En 1982, un chasseur de Campagne-sur-Aude découvrit à son tour un gros os fossilisé non loin du village. Une petite équipe de personnes intéressées se forma alors et récolta des ossements fragmentaires et des œufs de dinosaures autour d’Espéraza. Malgré quelques articles de presse, la découverte, comme souvent, retomba dans l’oubli jusqu’à ce que les paléontologues Eric Buffetaut et Jean Le Loeuff, à la recherche d’un site à fouiller dans le sud de la France, ne s’arrêtent à Espéraza en décembre 1988. Intéressés par les gisements que leur fit découvrir l’instituteur du village Pierre Clottes, ils entreprirent les premières fouilles paléontologiques en 1989, un siècle après les premières découvertes. L’équipe du CNRS de l’université de Paris démarra ces travaux, en collaboration avec des chercheurs audois qui « redécouvrirent » les sites au début des années 80, et avec le soutien financier et logistique du Conseil Général de l’Aude. En une dizaine de jours, plusieurs dizaines d’ossements d’un dinosaure sauropode furent exhumés : la grande richesse du site méritait des fouilles approfondies.
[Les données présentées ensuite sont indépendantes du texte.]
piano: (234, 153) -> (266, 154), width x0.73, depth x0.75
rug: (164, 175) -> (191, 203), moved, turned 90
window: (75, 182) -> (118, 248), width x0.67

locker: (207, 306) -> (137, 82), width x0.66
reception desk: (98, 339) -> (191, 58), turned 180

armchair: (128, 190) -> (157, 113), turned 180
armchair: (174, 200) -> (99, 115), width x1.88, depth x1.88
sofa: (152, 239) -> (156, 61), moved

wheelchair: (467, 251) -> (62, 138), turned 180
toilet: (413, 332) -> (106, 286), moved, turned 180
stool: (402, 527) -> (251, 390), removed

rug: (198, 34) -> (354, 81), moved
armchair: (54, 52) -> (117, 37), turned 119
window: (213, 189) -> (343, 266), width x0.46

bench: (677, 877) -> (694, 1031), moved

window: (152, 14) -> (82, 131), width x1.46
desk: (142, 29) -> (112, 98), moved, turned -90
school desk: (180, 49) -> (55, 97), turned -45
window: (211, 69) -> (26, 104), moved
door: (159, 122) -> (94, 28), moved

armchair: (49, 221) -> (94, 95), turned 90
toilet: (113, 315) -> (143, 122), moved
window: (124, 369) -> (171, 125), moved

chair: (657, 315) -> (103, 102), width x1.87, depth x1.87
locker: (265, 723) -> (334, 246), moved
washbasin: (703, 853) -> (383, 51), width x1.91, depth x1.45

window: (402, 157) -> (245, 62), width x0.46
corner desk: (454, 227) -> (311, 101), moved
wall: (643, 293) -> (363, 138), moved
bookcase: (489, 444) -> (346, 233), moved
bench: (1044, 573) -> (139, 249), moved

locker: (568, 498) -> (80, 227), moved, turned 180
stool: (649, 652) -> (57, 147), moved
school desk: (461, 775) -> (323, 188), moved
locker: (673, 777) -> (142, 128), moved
Depuis, des fouilles ont été organisées chaque année, durant les mois de juillet et août sur le gisement de Campagne-sur-Aude, où se succèdent bénévoles et professionnels. De nouveaux gisements ont été découverts dans la région, dans les Corbières, dans l’Hérault, etc. Ce travail a permis la découverte de milliers d’ossements fossiles. La question de leur conservation fut rapidement posée et avec celle de la création d’un musée.
Durant deux ans, avant l’ouverture du musée, l’ensemble des ossements découverts dans la région furent entreposés puis préparés dans le préau de l’école primaire d’Espéraza transformé en laboratoire. C’est aussi dans ce préau que l’artiste Claude Moréno, un habitant d’Espéraza, réalisa les premières reconstitutions du grand sauropode de la famille des titanosaures découvert sur le gisement de Bellevue mais qui a cette époque n’avait pas encore été baptisé Ampelosaurus atacis. Ces réalisations ont grandement contribué au succès du musée et figurent encore aujourd’hui en bonne place dans la nouvelle exposition.
Le maire nouvellement élu d’Espéraza, le Général Michel Lafitte, souhaitait donc créer un musée sur sa commune à l’économie déclinante. La région et le département le suivirent et le projet fut mené tambour battant sous la direction de Jean Le Loeuff. Le 27 juin 1992, le premier Musée des Dinosaures français ouvrait ses portes. Ce sera un succès populaire, attirant jusqu’à 60 000 visiteurs par an dans ce petit coin de l’Aude à l’écart des centres touristiques.
Dans les années qui suivirent, l’exposition n’a cessé de s’enrichir des nouvelles découvertes réalisées partout dans la région et des créations de Claude Moréno, jusqu’à ce qu’un problème ne vienne perturber l’avenir du musée : le manque de place.